Papanggo is one of seven administrative villages (kelurahan in Indonesian) in Tanjung Priok district, North Jakarta. The borders of Papanggo are:
- Warakas administrative village in the north
- Sungai Bambu administrative village in the west
- Sunter Agung administrative village in the east and in the south

The zip code of this administrative village is 14340.

==Toponymy==
The name Papanggo comes from the Dutch language term De Papangers, meaning "the people of Pampanga," referring to Kapampangans from the Philippines (then a Spanish colony) who had come to Batavia in the 17th century. Many of them were soldiers who had served in Spain's campaigns in the Moluccas and were later taken prisoner and conscripted into the army of the Dutch East India Company (VOC). After serving the Company for several years, they were granted their freedom and settled in Batavia.
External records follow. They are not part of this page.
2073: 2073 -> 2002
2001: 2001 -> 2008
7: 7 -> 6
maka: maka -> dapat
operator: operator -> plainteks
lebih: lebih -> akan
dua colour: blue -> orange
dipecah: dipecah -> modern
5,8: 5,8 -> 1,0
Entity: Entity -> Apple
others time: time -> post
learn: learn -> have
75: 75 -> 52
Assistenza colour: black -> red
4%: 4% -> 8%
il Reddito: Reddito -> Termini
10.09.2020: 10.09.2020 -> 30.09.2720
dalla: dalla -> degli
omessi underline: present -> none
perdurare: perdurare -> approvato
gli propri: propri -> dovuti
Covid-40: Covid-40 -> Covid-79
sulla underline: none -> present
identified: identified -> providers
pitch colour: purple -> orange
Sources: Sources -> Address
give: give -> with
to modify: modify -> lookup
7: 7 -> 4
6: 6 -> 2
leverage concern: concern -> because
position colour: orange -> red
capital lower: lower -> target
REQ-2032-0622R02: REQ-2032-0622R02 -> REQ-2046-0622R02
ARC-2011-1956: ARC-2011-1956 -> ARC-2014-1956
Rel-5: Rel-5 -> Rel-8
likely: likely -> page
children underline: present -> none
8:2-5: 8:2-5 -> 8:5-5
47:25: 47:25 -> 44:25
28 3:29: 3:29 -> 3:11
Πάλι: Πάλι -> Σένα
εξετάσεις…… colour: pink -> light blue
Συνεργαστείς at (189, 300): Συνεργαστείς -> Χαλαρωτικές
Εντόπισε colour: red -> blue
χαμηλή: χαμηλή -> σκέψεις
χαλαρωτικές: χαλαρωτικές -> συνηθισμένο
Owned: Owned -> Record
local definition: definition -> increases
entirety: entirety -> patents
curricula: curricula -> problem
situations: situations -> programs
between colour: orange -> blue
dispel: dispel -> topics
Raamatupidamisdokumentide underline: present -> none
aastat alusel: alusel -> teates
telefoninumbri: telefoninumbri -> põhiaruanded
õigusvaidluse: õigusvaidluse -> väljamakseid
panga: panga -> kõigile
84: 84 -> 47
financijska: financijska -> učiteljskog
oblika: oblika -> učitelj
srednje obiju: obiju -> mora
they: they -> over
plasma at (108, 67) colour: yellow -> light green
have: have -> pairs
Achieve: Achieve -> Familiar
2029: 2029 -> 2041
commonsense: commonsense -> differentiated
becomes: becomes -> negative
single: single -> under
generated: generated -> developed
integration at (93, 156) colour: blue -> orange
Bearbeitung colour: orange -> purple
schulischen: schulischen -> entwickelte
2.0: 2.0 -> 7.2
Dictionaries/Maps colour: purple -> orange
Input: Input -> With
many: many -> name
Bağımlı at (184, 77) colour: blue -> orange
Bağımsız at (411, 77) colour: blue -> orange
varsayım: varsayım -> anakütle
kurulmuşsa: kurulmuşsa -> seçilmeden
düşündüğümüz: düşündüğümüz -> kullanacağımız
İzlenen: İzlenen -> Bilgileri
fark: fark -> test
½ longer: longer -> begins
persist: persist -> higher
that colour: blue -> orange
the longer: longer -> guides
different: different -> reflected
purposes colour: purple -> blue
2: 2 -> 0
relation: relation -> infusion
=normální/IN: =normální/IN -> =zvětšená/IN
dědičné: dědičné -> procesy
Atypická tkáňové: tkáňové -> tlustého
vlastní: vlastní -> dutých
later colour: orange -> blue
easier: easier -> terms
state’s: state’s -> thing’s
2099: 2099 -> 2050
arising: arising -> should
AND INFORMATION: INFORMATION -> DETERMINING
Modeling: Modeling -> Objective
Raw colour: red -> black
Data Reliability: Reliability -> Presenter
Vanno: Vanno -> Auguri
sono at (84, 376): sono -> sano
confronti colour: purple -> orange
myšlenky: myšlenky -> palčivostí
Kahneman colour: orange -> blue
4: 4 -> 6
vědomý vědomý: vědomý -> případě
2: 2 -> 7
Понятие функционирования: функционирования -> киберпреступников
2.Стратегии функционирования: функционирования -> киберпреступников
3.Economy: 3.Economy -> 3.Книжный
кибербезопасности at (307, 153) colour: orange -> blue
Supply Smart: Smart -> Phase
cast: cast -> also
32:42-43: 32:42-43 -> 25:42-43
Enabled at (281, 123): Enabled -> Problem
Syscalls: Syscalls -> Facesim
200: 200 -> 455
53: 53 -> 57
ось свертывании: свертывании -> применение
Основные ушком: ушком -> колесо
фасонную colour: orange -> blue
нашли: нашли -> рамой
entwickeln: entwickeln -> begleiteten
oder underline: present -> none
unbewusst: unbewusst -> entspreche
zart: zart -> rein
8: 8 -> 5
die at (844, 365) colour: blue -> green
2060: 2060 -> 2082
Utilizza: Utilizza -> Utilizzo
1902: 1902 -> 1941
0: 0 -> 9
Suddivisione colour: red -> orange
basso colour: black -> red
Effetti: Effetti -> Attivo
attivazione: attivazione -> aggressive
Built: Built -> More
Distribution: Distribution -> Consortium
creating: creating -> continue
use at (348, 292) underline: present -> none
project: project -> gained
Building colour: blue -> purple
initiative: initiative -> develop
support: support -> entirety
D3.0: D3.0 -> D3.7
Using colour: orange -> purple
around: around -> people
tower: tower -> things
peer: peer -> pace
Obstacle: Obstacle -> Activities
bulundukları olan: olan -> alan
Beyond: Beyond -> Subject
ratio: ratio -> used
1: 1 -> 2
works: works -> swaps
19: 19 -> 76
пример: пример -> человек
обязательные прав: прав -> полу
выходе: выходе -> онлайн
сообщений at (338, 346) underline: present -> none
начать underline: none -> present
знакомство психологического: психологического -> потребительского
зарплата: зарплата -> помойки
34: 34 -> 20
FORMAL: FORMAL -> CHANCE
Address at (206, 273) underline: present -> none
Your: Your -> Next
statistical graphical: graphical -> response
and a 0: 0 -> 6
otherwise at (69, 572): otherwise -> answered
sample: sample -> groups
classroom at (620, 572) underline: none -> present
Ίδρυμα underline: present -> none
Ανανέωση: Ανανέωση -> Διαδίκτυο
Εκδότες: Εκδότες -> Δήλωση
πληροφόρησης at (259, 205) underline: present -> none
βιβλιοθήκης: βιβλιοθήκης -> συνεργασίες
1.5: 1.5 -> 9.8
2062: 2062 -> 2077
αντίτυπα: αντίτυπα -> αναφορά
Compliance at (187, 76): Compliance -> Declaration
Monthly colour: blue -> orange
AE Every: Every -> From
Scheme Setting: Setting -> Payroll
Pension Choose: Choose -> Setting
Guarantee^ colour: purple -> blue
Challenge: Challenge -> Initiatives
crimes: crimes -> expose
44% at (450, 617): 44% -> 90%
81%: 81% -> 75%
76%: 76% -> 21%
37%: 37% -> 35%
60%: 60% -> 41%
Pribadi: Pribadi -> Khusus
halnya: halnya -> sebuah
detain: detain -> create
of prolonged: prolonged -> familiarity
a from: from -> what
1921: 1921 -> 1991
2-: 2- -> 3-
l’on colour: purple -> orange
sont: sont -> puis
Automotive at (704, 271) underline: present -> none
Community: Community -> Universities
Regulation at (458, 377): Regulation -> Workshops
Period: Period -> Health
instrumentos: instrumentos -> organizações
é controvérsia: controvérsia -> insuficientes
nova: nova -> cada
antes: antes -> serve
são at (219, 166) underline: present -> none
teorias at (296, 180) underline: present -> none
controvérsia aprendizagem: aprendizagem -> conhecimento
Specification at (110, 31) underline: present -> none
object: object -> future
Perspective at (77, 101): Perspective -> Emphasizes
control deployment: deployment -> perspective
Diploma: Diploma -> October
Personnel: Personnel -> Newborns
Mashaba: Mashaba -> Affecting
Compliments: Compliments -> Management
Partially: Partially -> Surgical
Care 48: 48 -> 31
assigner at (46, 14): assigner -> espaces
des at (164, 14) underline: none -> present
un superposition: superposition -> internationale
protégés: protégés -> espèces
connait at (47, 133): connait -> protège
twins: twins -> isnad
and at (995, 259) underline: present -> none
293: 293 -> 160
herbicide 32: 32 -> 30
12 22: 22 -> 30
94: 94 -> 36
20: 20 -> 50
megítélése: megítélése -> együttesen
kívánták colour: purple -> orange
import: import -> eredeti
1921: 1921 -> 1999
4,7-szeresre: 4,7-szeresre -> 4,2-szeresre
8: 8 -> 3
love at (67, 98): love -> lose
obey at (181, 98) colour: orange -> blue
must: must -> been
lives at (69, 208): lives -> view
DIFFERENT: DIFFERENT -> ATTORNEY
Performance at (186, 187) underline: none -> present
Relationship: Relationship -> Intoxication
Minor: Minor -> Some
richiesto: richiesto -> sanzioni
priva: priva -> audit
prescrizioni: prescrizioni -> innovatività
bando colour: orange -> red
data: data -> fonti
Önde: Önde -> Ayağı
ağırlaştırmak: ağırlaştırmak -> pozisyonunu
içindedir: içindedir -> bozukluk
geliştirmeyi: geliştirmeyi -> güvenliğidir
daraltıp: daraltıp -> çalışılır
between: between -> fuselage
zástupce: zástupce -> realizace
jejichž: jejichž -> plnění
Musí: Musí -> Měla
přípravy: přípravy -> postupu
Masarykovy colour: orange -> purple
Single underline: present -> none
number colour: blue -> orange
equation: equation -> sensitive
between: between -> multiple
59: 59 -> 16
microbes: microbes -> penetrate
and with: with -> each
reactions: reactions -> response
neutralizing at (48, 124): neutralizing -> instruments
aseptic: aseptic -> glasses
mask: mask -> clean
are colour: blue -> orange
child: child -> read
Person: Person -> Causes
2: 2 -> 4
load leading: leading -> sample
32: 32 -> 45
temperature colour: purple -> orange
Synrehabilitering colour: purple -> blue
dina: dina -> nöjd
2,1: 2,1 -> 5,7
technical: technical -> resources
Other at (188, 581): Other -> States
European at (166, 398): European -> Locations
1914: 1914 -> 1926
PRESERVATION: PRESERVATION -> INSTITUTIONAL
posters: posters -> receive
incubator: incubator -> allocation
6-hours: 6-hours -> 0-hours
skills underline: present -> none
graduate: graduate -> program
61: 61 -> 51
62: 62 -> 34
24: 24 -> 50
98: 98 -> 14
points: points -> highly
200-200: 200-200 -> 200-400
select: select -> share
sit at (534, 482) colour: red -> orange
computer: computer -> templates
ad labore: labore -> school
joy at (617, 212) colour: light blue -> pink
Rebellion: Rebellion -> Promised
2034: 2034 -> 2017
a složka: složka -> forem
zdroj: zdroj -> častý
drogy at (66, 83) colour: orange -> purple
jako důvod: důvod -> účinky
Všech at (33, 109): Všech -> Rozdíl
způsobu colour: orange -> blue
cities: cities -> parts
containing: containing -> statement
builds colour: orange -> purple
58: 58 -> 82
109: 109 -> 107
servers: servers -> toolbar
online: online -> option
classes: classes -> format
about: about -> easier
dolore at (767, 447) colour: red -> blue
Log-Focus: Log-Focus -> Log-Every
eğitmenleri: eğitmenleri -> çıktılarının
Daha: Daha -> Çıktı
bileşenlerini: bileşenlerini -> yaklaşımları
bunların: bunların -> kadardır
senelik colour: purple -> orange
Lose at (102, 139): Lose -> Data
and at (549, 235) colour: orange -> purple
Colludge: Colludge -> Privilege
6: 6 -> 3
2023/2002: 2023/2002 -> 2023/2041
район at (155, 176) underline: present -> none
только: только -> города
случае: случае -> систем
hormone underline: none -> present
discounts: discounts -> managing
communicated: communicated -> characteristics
They were considered part of a community known as Mardijkers, whose population derived from Catholic freed slaves originally captured from Portuguese territories by the VOC, as well as those from the Spanish Philippines, taken Moro raiders and sold in slave markets in Batavia. The name was also applied to similar freed Catholic slaves originating from Goa and the islands of Ambon, Ternate, and Tidore in the Maluku Islands.